# What the task requires:
A single number is required: the count of lines in the following entries that include the word "pixels".

§

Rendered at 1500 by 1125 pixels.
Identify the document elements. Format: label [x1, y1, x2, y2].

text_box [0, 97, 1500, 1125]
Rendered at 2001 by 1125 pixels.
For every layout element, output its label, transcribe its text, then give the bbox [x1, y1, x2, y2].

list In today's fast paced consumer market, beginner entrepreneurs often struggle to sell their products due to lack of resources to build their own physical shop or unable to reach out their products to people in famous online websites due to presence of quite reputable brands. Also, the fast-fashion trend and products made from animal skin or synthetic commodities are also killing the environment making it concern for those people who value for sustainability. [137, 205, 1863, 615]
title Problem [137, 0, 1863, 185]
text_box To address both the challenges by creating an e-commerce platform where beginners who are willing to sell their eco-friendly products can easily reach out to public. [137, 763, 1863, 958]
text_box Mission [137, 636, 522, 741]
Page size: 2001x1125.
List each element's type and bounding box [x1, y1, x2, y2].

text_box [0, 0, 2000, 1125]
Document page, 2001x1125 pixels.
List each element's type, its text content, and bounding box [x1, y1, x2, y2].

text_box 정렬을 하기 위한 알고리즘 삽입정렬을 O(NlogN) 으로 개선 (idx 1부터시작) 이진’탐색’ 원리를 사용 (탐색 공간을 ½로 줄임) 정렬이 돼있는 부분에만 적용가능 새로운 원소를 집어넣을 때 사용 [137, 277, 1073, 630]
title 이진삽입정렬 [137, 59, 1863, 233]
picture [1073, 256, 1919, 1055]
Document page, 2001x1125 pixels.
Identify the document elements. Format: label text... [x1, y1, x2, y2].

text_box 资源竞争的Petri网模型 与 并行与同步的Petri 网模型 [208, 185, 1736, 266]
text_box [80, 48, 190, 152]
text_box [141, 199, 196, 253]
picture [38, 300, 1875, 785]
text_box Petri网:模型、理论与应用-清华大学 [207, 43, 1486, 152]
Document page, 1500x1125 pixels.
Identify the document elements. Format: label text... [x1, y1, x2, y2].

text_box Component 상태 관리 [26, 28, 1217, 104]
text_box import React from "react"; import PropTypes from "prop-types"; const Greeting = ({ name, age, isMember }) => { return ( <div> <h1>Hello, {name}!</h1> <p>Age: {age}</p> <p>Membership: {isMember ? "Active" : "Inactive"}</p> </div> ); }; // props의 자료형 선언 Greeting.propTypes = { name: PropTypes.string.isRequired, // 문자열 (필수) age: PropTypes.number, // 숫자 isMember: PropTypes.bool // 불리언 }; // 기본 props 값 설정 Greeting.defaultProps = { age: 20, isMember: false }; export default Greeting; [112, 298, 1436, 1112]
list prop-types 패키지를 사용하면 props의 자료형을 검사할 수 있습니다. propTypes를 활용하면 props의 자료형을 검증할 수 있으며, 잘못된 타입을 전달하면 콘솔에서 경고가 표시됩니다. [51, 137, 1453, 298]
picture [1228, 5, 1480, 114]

§

# Task solution:
5